【インタビュー】
今年の6月、Flex 2とともにFlash Player 9がリリースされた。また、ActionScript 3.0をサポートする次期Flashオーサリングツールが、パブリックアルファ版の「Flash Professional 9 ActionScript 3.0 Preview」[*1]として公開されている。そうした時期に、米Adobe Systems(以下Adobe)のAdobe Flex テクニカル エバンジェリスト・Ted Patrick氏[*2]が来日した。本稿では、Patrick氏へのインタビューとadobe.comのWeb情報をもとに、ActionScript 3.0、FlexおよびApolloについてご紹介したい。
[*1] Flash Professional 9 ActionScript 3.0 Previewは、Adobe Labsからダウンロードできる。
[*2] Ted Patrick氏は、自身のブログ「Ted On Flex」を開設している。
まず、新しいFlash Player 9について尋ねた。
Patrick氏は、従来のFlash Playerは、スクリプトの処理については、漸進的な改善が加えられてきたという。そしてさらにFlash Player 9では、ActionScriptを解釈して実行する仮想マシン(Virtual Machine)が新たに開発された。それが、AVM2(ActionScript Virtual Machine 2)だ[*3]。
ActionScriptはパブリッシュすると、Flash Playerの処理するバイトコードと呼ばれる命令として、SWFに書き出される。氏によれば、AVM2はバイトコードをJIT(Just In Time)コンパイラ[*4]によって、ネイティブなマシンコードに変換する。そのため、処理速度も、ネイティブコードに匹敵するほど速くなるという。
またFlash Player 9は、従来のコンテンツを実行するAVM1を併せて搭載することにより、下位互換性も維持している。

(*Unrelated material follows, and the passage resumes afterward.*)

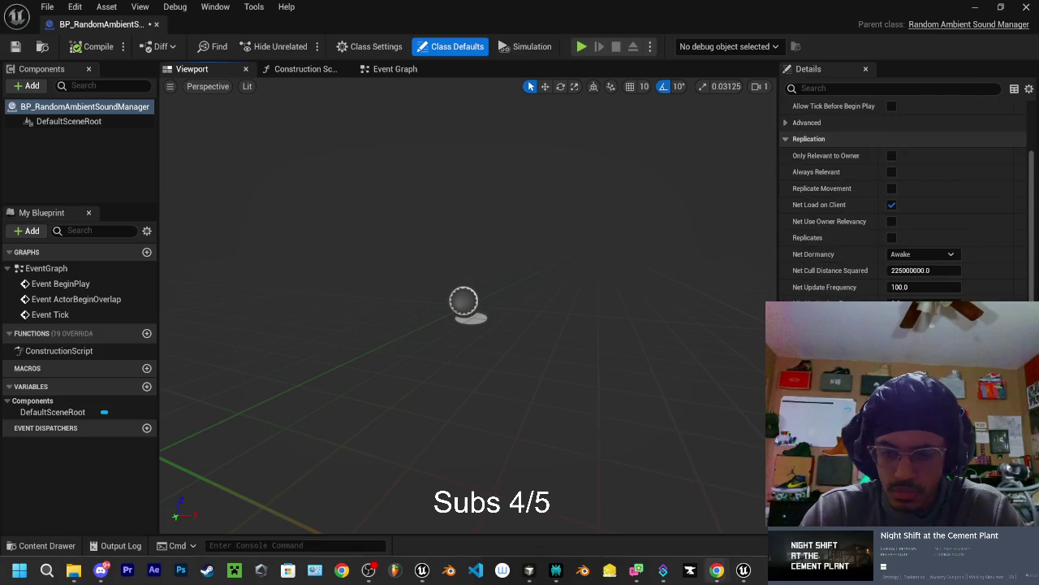
pyautogui.moveTo(662, 575)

[*3] Flash Player 9とAVM2については、「AdobeのFlash担当者に訊く - Flash Player 9とActionScript 3.0何が変わる?」参照 。
[*4] JIT(Just In Time)コンパイルについてはWikipedia「ジャストインタイムコンパイル方式」などを参照。
つぎに、ActionScript 3.0の特徴と利用する場合のポイントについて訊いた。
ActionScript 3.0は、AMV2上で動作する。構文はECMAScript 4に準拠するので、ActionScript 2.0と互換性はある。ただし、言語体系(開発API)は改訂され、より洗練されたオブジェクト指向言語になった。実行時のエラーも、確認できる。
Patrick氏は、MovieClipインスタンスを例に取って、 ActionScript 1.0/2.0と3.0との違いを説明した。ActionScript 1.0/2.0では、MovieClipは真のクラスインスタンスではなかったという。インスタンスの生成には、特別なメソッドが必要だ。
また、いったんタイムラインに作成したインスタンスの階層上の位置を、ダイナミックに移すことはできない。インスタンスの親を変えようとすると、新たなタイムラインに同じ内容のインスタンスを新たに作成するしかなかった。
それに対して、ActionScript 3.0では、クラスのすべてのエレメントが、真のクラスインスタンスになったということである。new演算子を使ったコンストラクタの呼び出しにより、MovieClipインスタンスも生成できる。
ステージ上にインスタンスを表示する際の階層構造は、タイムラインに替わってディスプレイリストが管理する。ディスプレイリストに追加されないインスタンスは、ステージ上にも表示されない。しかし、インスタンスそのものは、ディスプレイリストとは独立して存在している。したがって、表示上の親を替えるには、単にディスプレイリスト内の位置を移動すればよいという。